Scrape Bing With NodeJS Puppeteer

How to Scrape Bing With NodeJS Puppeteer

There are many popular search engines, and while Google often takes the spotlight, Microsoft's Bing, launched in 2009, remains a robust alternative.

Today, we'll explore how to build a Bing scraper using Puppeteer, a Node.js library that provides a high-level API to control Chrome or Chromium. We’ll walk through building a Bing search crawler to extract metadata from websites.

TLDR: How to Scrape Bing
How To Architect Our Scraper
Understanding How To Scrape Bing
Setting Up Our Bing Scraper
Build A Bing Search Crawler
Build A Bing Scraper
Legal and Ethical Considerations
Conclusion

TLDR - How to Scrape Bing

If you're pressed for time and need to scrape Bing quickly, here's a solution using Puppeteer.

Set up a new project folder and add a config.json file containing your API key for any proxy service you might use.
Copy the provided JavaScript code and paste it into a new file.
Run node name_of_your_script.js to execute the scraper.

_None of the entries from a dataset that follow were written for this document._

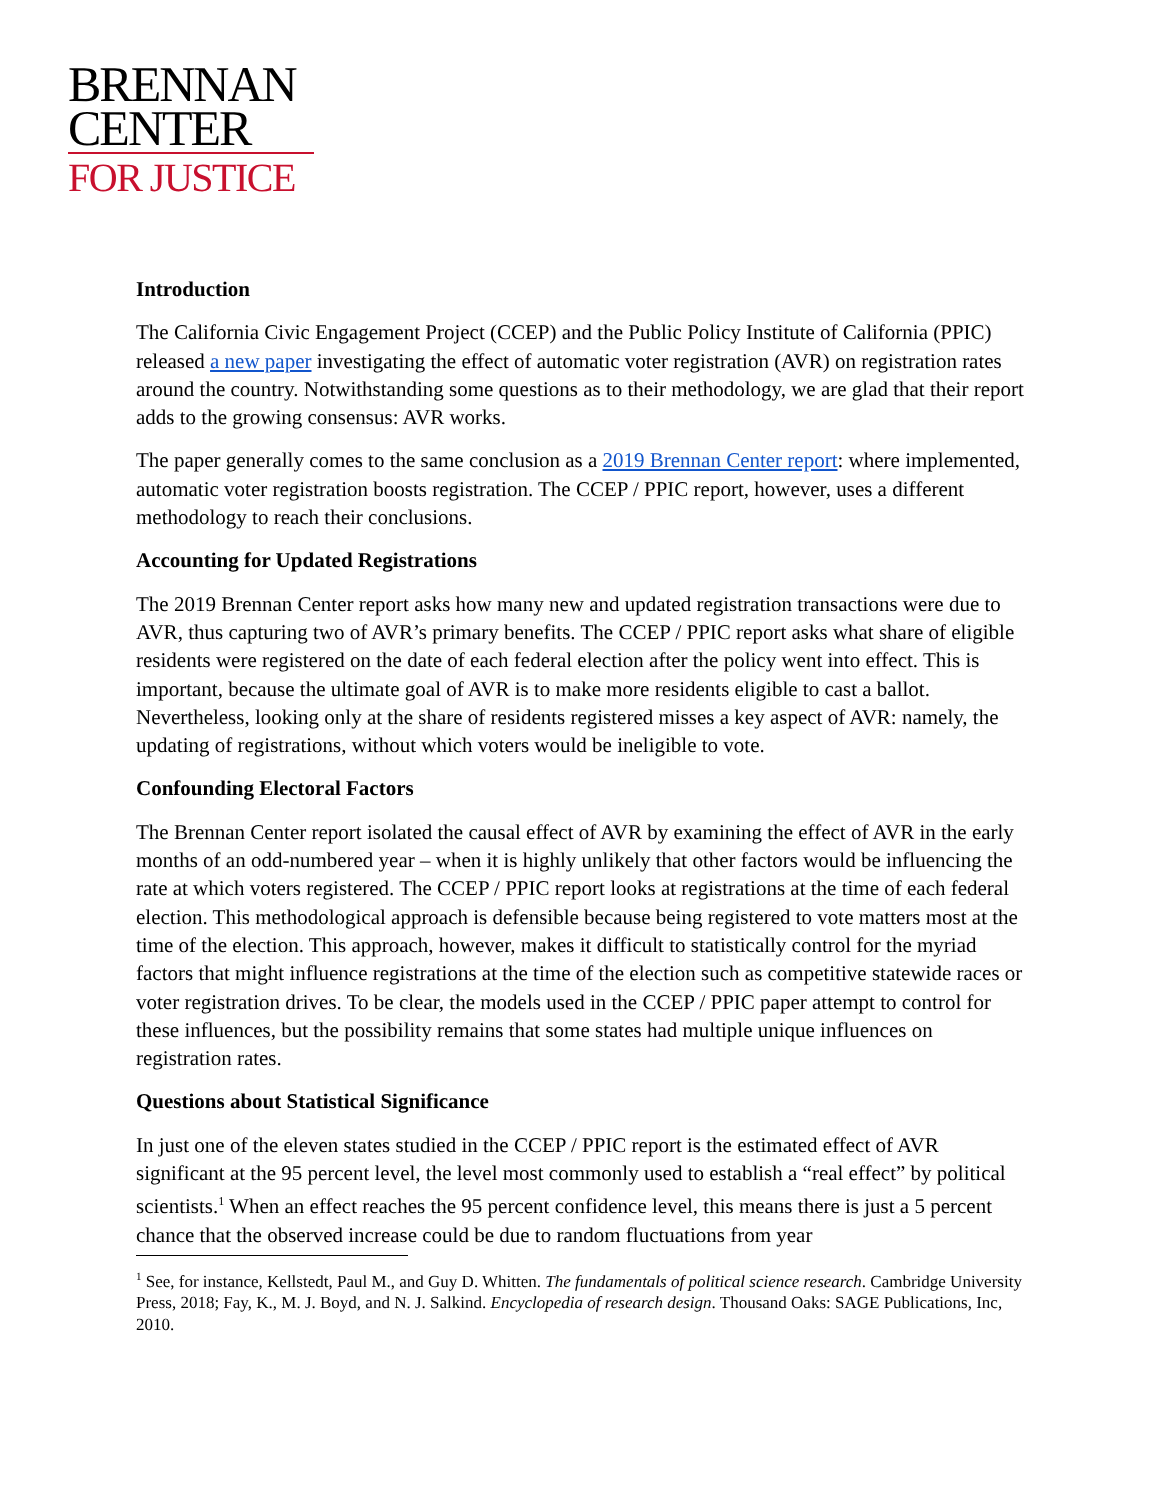BRENNAN
CENTER
FOR JUSTICE
Introduction
The California Civic Engagement Project (CCEP) and the Public Policy Institute of California (PPIC) released a new paper investigating the effect of automatic voter registration (AVR) on registration rates around the country. Notwithstanding some questions as to their methodology, we are glad that their report adds to the growing consensus: AVR works.
The paper generally comes to the same conclusion as a 2019 Brennan Center report: where implemented, automatic voter registration boosts registration. The CCEP / PPIC report, however, uses a different methodology to reach their conclusions.
Accounting for Updated Registrations
The 2019 Brennan Center report asks how many new and updated registration transactions were due to AVR, thus capturing two of AVR’s primary benefits. The CCEP / PPIC report asks what share of eligible residents were registered on the date of each federal election after the policy went into effect. This is important, because the ultimate goal of AVR is to make more residents eligible to cast a ballot. Nevertheless, looking only at the share of residents registered misses a key aspect of AVR: namely, the updating of registrations, without which voters would be ineligible to vote.
Confounding Electoral Factors
The Brennan Center report isolated the causal effect of AVR by examining the effect of AVR in the early months of an odd-numbered year – when it is highly unlikely that other factors would be influencing the rate at which voters registered. The CCEP / PPIC report looks at registrations at the time of each federal election. This methodological approach is defensible because being registered to vote matters most at the time of the election. This approach, however, makes it difficult to statistically control for the myriad factors that might influence registrations at the time of the election such as competitive statewide races or voter registration drives. To be clear, the models used in the CCEP / PPIC paper attempt to control for these influences, but the possibility remains that some states had multiple unique influences on registration rates.
Questions about Statistical Significance
In just one of the eleven states studied in the CCEP / PPIC report is the estimated effect of AVR significant at the 95 percent level, the level most commonly used to establish a “real effect” by political scientists.<sup>1</sup> When an effect reaches the 95 percent confidence level, this means there is just a 5 percent chance that the observed increase could be due to random fluctuations from year
<sup>1</sup> See, for instance, Kellstedt, Paul M., and Guy D. Whitten. The fundamentals of political science research. Cambridge University Press, 2018; Fay, K., M. J. Boyd, and N. J. Salkind. Encyclopedia of research design. Thousand Oaks: SAGE Publications, Inc, 2010.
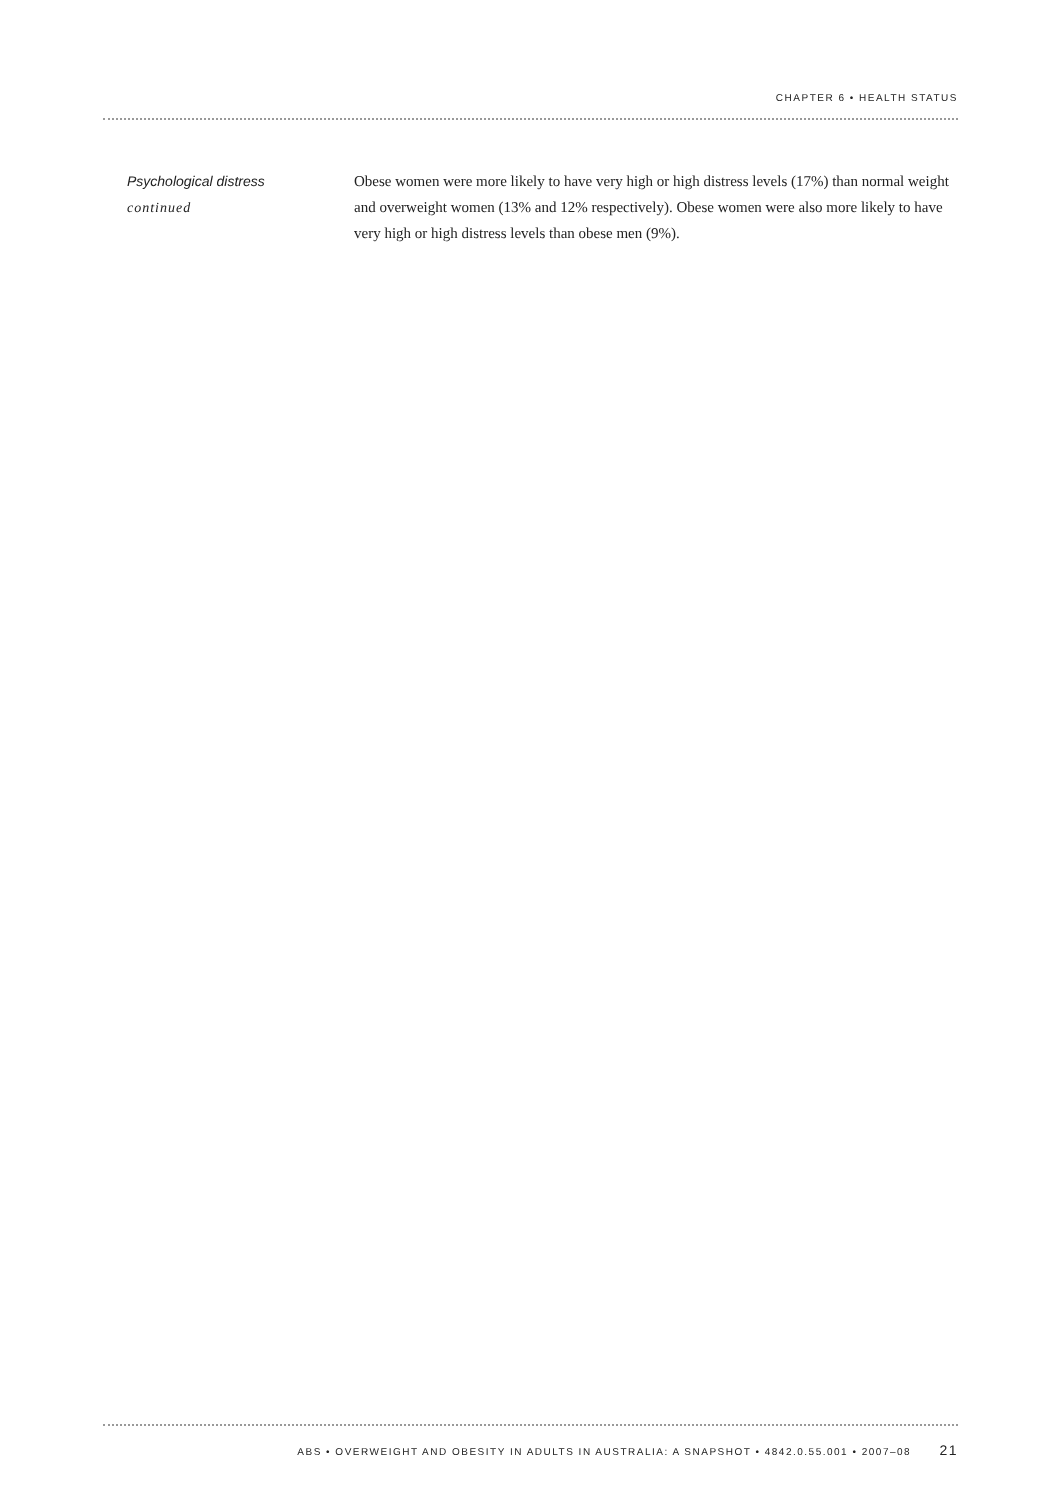CHAPTER 6 • HEALTH STATUS
Psychological distress
continued
Obese women were more likely to have very high or high distress levels (17%) than normal weight and overweight women (13% and 12% respectively). Obese women were also more likely to have very high or high distress levels than obese men (9%).
ABS • OVERWEIGHT AND OBESITY IN ADULTS IN AUSTRALIA: A SNAPSHOT • 4842.0.55.001 • 2007–08 21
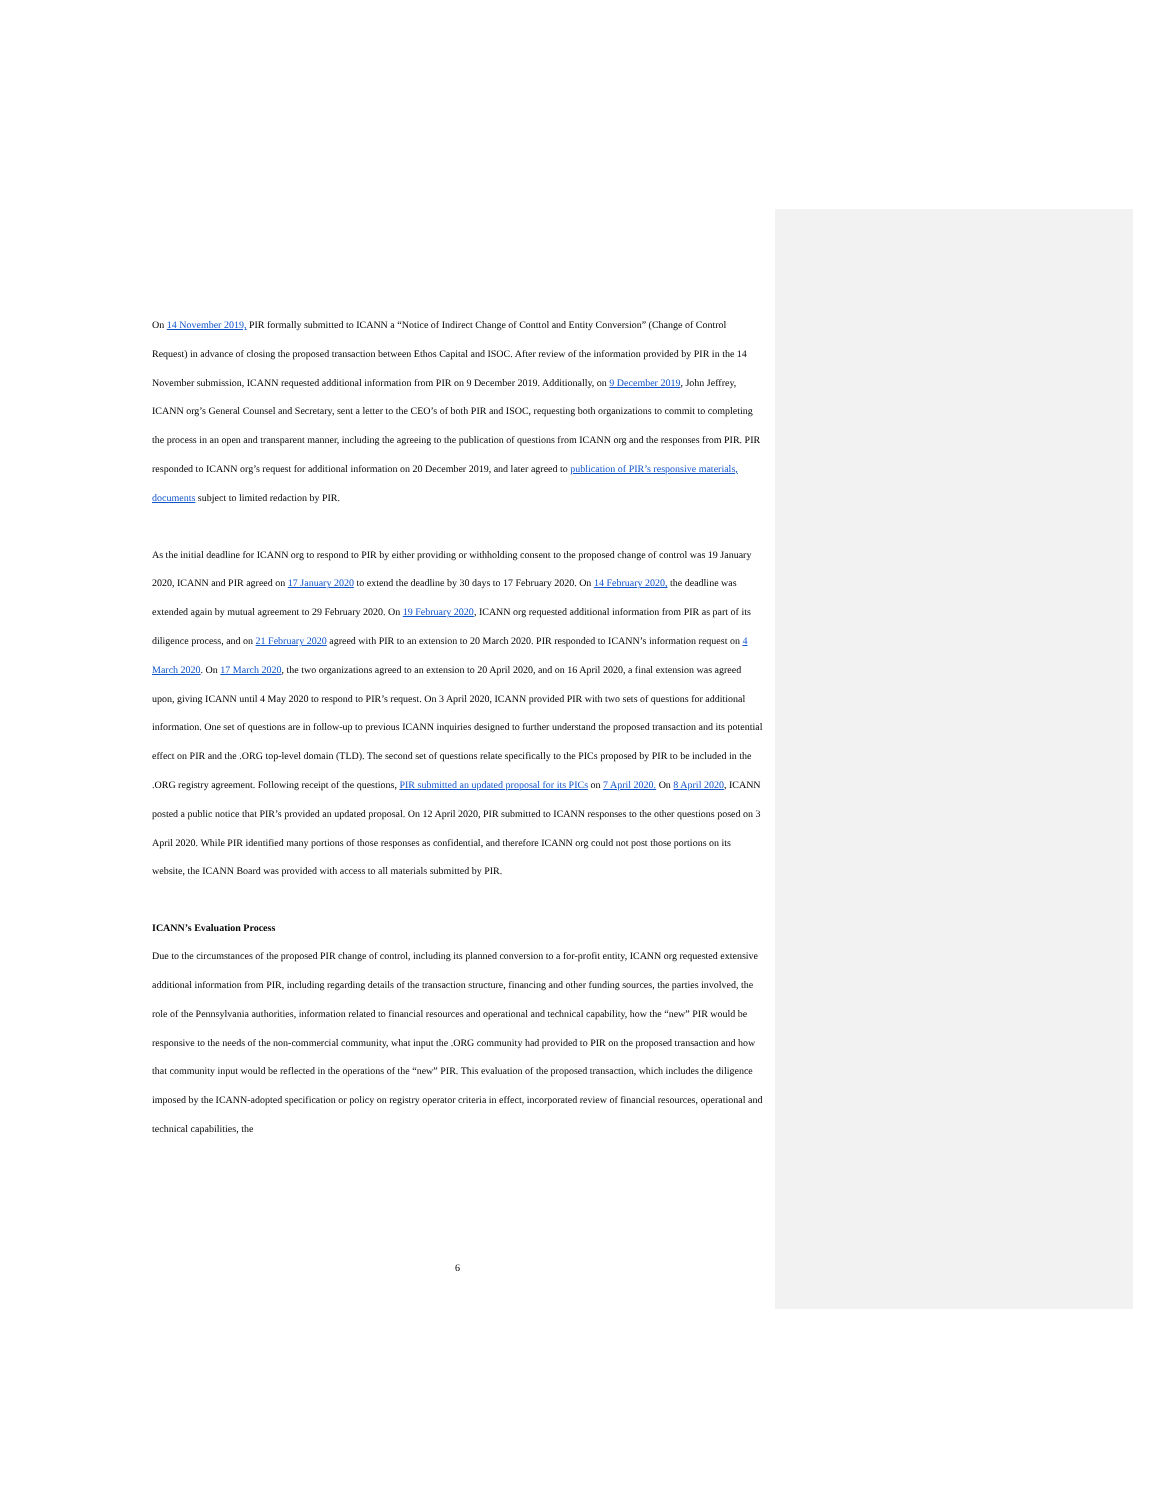On 14 November 2019, PIR formally submitted to ICANN a “Notice of Indirect Change of Conttol and Entity Conversion” (Change of Control Request) in advance of closing the proposed transaction between Ethos Capital and ISOC. After review of the information provided by PIR in the 14 November submission, ICANN requested additional information from PIR on 9 December 2019. Additionally, on 9 December 2019, John Jeffrey, ICANN org’s General Counsel and Secretary, sent a letter to the CEO’s of both PIR and ISOC, requesting both organizations to commit to completing the process in an open and transparent manner, including the agreeing to the publication of questions from ICANN org and the responses from PIR. PIR responded to ICANN org’s request for additional information on 20 December 2019, and later agreed to publication of PIR’s responsive materials, documents subject to limited redaction by PIR.
As the initial deadline for ICANN org to respond to PIR by either providing or withholding consent to the proposed change of control was 19 January 2020, ICANN and PIR agreed on 17 January 2020 to extend the deadline by 30 days to 17 February 2020. On 14 February 2020, the deadline was extended again by mutual agreement to 29 February 2020. On 19 February 2020, ICANN org requested additional information from PIR as part of its diligence process, and on 21 February 2020 agreed with PIR to an extension to 20 March 2020. PIR responded to ICANN’s information request on 4 March 2020. On 17 March 2020, the two organizations agreed to an extension to 20 April 2020, and on 16 April 2020, a final extension was agreed upon, giving ICANN until 4 May 2020 to respond to PIR’s request. On 3 April 2020, ICANN provided PIR with two sets of questions for additional information. One set of questions are in follow-up to previous ICANN inquiries designed to further understand the proposed transaction and its potential effect on PIR and the .ORG top-level domain (TLD). The second set of questions relate specifically to the PICs proposed by PIR to be included in the .ORG registry agreement. Following receipt of the questions, PIR submitted an updated proposal for its PICs on 7 April 2020. On 8 April 2020, ICANN posted a public notice that PIR’s provided an updated proposal. On 12 April 2020, PIR submitted to ICANN responses to the other questions posed on 3 April 2020. While PIR identified many portions of those responses as confidential, and therefore ICANN org could not post those portions on its website, the ICANN Board was provided with access to all materials submitted by PIR.
ICANN’s Evaluation Process
Due to the circumstances of the proposed PIR change of control, including its planned conversion to a for-profit entity, ICANN org requested extensive additional information from PIR, including regarding details of the transaction structure, financing and other funding sources, the parties involved, the role of the Pennsylvania authorities, information related to financial resources and operational and technical capability, how the “new” PIR would be responsive to the needs of the non-commercial community, what input the .ORG community had provided to PIR on the proposed transaction and how that community input would be reflected in the operations of the “new” PIR. This evaluation of the proposed transaction, which includes the diligence imposed by the ICANN-adopted specification or policy on registry operator criteria in effect, incorporated review of financial resources, operational and technical capabilities, the
6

const puppeteer = require('puppeteer');
const fs = require('fs');
const path = require('path');

async function scrapeBing(keyword, location = 'us', pages = 1) {
    const browser = await puppeteer.launch({ headless: true });
    const page = await browser.newPage();

    for (let i = 0; i < pages; i++) {
        const resultNumber = i * 10;
        const url = `https://www.bing.com/search?q=${encodeURIComponent(keyword)}&first=${resultNumber}`;
        await page.goto(url, { waitUntil: 'networkidle2' });

        const results = await page.evaluate(() => {
            const items = [];
            document.querySelectorAll('li.b_algo h2 a').forEach(link => {
                items.push({
                    title: link.innerText,
                    url: link.href,
                });
            });
            return items;
        });

        saveResults(keyword, results, i);
    }

    await browser.close();
}

function saveResults(keyword, results, pageNumber) {
    const filename = path.join(__dirname, `${keyword.replace(/\s+/g, '-')}-page-${pageNumber}.json`);
    fs.writeFileSync(filename, JSON.stringify(results, null, 2), 'utf-8');
    console.log(`Results saved to ${filename}`);
}

scrapeBing('learn JavaScript', 'us', 3);

To Modify:

Pages: Change the number of pages you want to scrape in the scrapeBing function call.
Keyword: Modify the keyword argument in the function call to change the search term.
Location: If needed, you can modify the location parameter to simulate geolocated searches.

How To Architect Our Bing Scraper

Our Bing scraper project will involve two main components:

Search Crawler: This part will scrape search results from Bing.
Metadata Scraper: This component will gather metadata (like titles and descriptions) from the websites returned by the search results.

Key tasks include:

Crawl Bing Search: Extract search result data such as titles and URLs.
Paginate Through Results: Retrieve multiple pages of results.
Store Results: Save the scraped data into files.
Use Proxies (Optional): Utilize a proxy to avoid getting blocked by Bing.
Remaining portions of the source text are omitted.